Labour leadership hopefully Liz Kendall urges supporters to “back anyone” but rival Jeremy Corbyn.
Ms Kendall said Labour would be submitting its “resignation letter to the British people” if Jeremy Corbyn was to be elected as party leader.
She said the surprise frontrunner would stop Labour from being a serious party and raised questions about his commitment to keeping Britain in the European Union.
Mrs Kendall, who is polling in last place in the race for leadership, urged voters to use their second and third preferences, Andy Burnham or Yvette Cooper, in a bid to stop Mr Corbyn taking control of the party.
Speaking to BBC Radio 4, Mrs Kendall said: “He (Mr Corbyn) is not offering anything new, his programme isn’t new, it’s exactly the same as it was in the 1980s and we’ll get the same result.
“I don’t want to see Labour submit our resignation letter to the British people as a serious party of government. Millions of people depend on us to provide an alternative and that’s what I’ll be doing over the coming weeks,” she continued.
Under the election voting system, if no contender wins 50 per cent of first preference, the bottom one drops and the second preferences of backers are relocated to second choice candidates.

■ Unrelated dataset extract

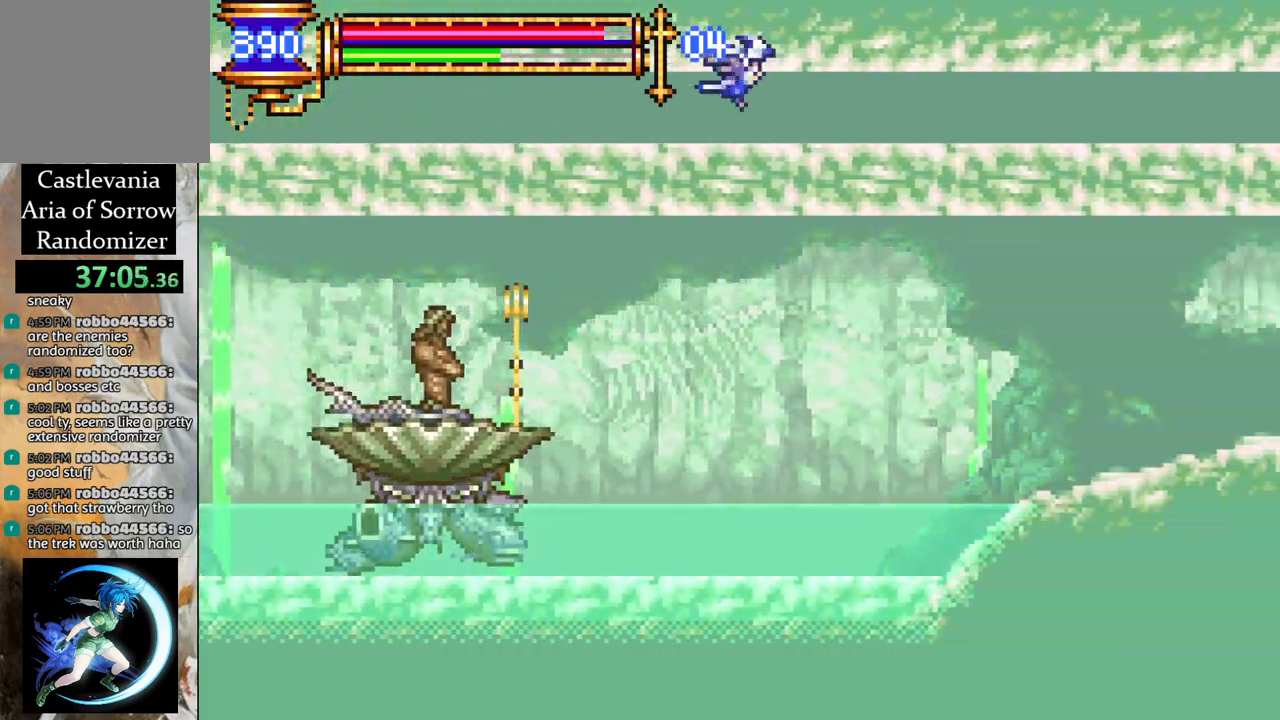
{"buttons": ["DPAD_RIGHT"], "left_stick": "center", "right_stick": "center", "events": []}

Ms Kendall, who could finish fourth, is trying to sway supporters towards their second preference.
“I will be using my second and third preferences … It won’t be for Jeremy,” she said.
“I will be strongly urging all of those who are putting me as their first preferences to use their second and third preferences.”
She called for a voting pact with Ms Cooper and Mr Burnham, saying: “I have set out very clearly where I differ with all the candidates but our differences with Jeremy’s kind of politics are far greater.”
Mr Corbyn is set to launch his 10-point “Standing to Deliver” plan for Labour in Glasgow today and will post a copy to all party members in the hope of securing their vote as the 600,000 ballot papers start to arrive on doormats.
He has promised a “new kind of politics” if he wins the leadership contest and his policies include a commitment to “growth not austerity”, nationalising the railways and energy sector, and a plan for nuclear disarmament.
Voters are set to receive their ballot papers today and the winner will be announced on September 12.